As an experiment, I've been tracking the spam that's gotten through to my work and personal email accounts, both before and after Jan. 1. Admittedly, it isn't a scientific method. But email doesn't have to be scientific. You only care whether there's an avalanche awaiting you when you get to the computer. And in the first few days after Jan. 1, it hasn't been that bad.

I say that with a degree of caution, since my work email address is out there on the Internet and I've been known to get my fair share (and more) of spam. (Luckily, we've got a great spam filter, and I only see a fraction of the spam I probably get already). But I've noticed since Jan. 1 a marked decline in the amount of spam there, too. For instance, I used to get three or four emails with viruses attached, purportedly from the Duma - that's the Romanian Legislature - and I haven't gotten one since Wednesday afternoon, a few hours before the new year. Only one email since Thursday qualified as potential spam, so either the spammers are taking a four-day weekend or maybe the law has started to have an effect.

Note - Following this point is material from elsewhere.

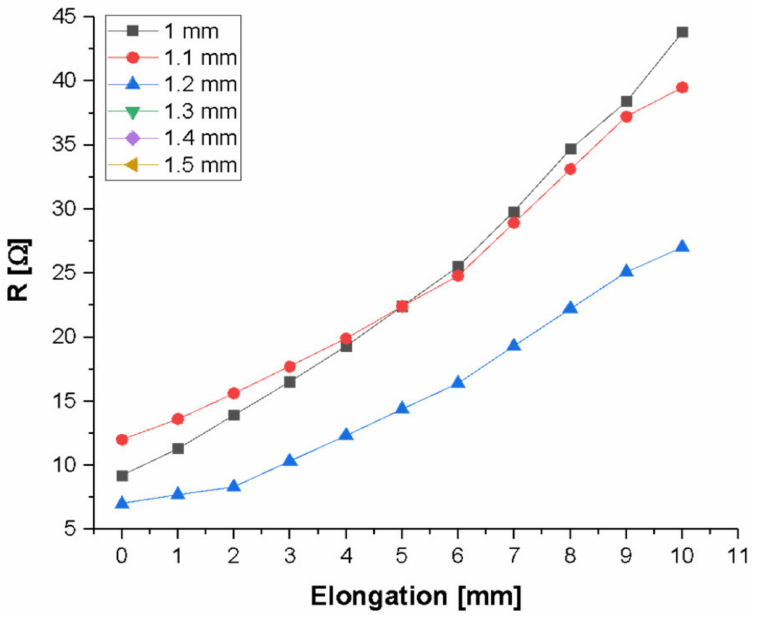
Figure A9. Resistance variation of each pattern of the Inkron IPC-603X screen-printed ink on the Novotex SK81SS + 06 substrate according to the elongation.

Or our internal filters are working overtime.

On my personal email accounts, I'm pretty happy to say that the results have been similar. My Hotmail account, which is normally a lightning rod for spam of all kinds, only registered two pieces of spam since Jan. 1, where a normal "junk email" load would be about 30 or 40 a day.

What does this mean? Probably nothing. But it's nice to see our tax dollars at work, right?